Il digiuno praticato con l'intento di acuire l’attenzione e la sollecitudine verso il necessitato è come la luce, come l’aurora che squarcia le tenebre dell’ingiustizia, della malvagità, dell’oppressione, della violenza verbale e fisica e di tutto ciò che ferisce la dignità della persona priva del necessario. Con esso sorge, e si consolida nell’animo, la gioiosa luce dell’aurora, del nuovo radioso giorno dell’amore, dell’avvento della sovranità di Dio nel cuore di chi dona e di chi riceve.

Non solo, ma chi digiuna constata l’attualizzazione delle parole del profeta: “la tua ferita si rimarginerà presto”. Il profeta si riferisce al disagio, al non stare bene con se stesso per l’indifferenza dell’altro, al vuoto interiore, alla mediocrità delle scelte di vita, alla schiavitù da dipendenze di vario tipo.

Ebbene, questa ferita si chiude mentre, ovviamente, la cicatrice rimane, perché non si può cancellare quello che si è fatto, ma non duole, non incomoda più. E si ricompone l’armonia, la serenità e la soddisfazione con  se stesso, nel dono gratuito e disinteressato,  per far sì che altri si riapproprino della loro dignità, di un futuro pieno di speranza: “Io conosco i progetti che ho fatto a vostro riguardo – oracolo del Signore -, progetti di pace e non di sventura, per concedervi un futuro pieno di speranza” (Ger 29,11).

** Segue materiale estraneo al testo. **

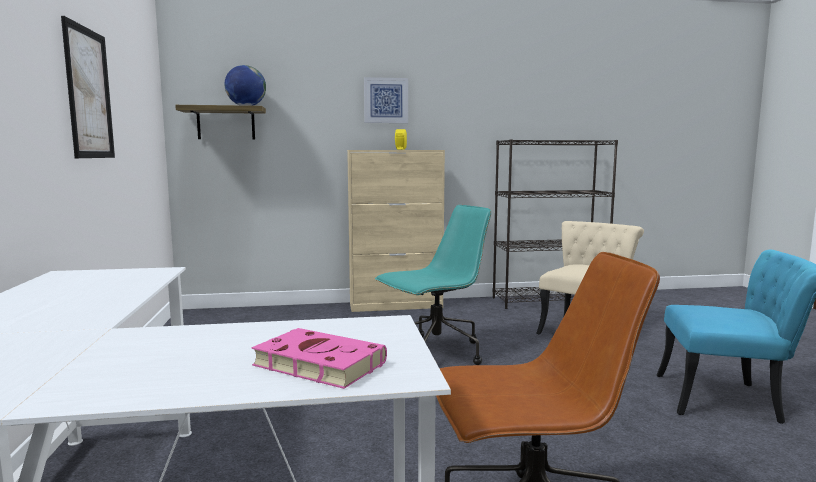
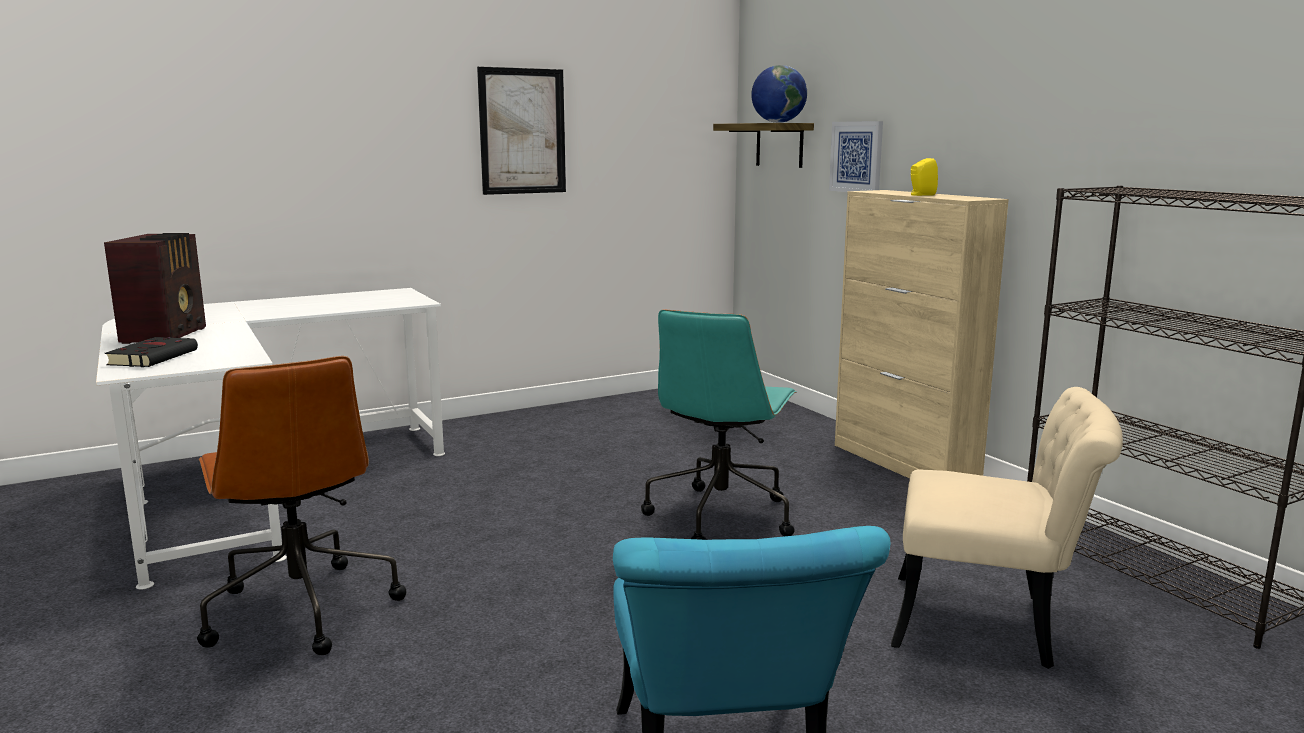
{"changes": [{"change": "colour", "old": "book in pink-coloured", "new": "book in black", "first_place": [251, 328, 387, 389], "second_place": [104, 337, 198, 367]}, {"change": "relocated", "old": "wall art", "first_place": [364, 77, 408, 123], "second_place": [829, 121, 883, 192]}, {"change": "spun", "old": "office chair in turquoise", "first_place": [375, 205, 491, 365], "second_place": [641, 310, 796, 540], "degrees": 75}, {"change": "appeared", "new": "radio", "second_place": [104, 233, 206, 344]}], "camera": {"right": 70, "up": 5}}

Allora, “Davanti a te camminerà la tua giustizia, la gloria del Signore ti seguirà". La pratica di giustizia è quella di Dio, coinvolta e sostenuta dallo stesso amore che caratterizza l’essere e l’agire di Dio. Di conseguenza, nella persona si manifesta la gloria del Signore. Un grande teologo del secondo secolo, S. Ireneo, afferma che la gloria è la vita degli uomini e la vita degli uomini è la lode a Dio, glorificato dallo stesso amore al prossimo con cui sono da Lui amati.

Questa singolare circolarità fa sì che “invocherai e il Signore ti risponderà, implorerai aiuto ed egli dirà ‘Eccomi!’”.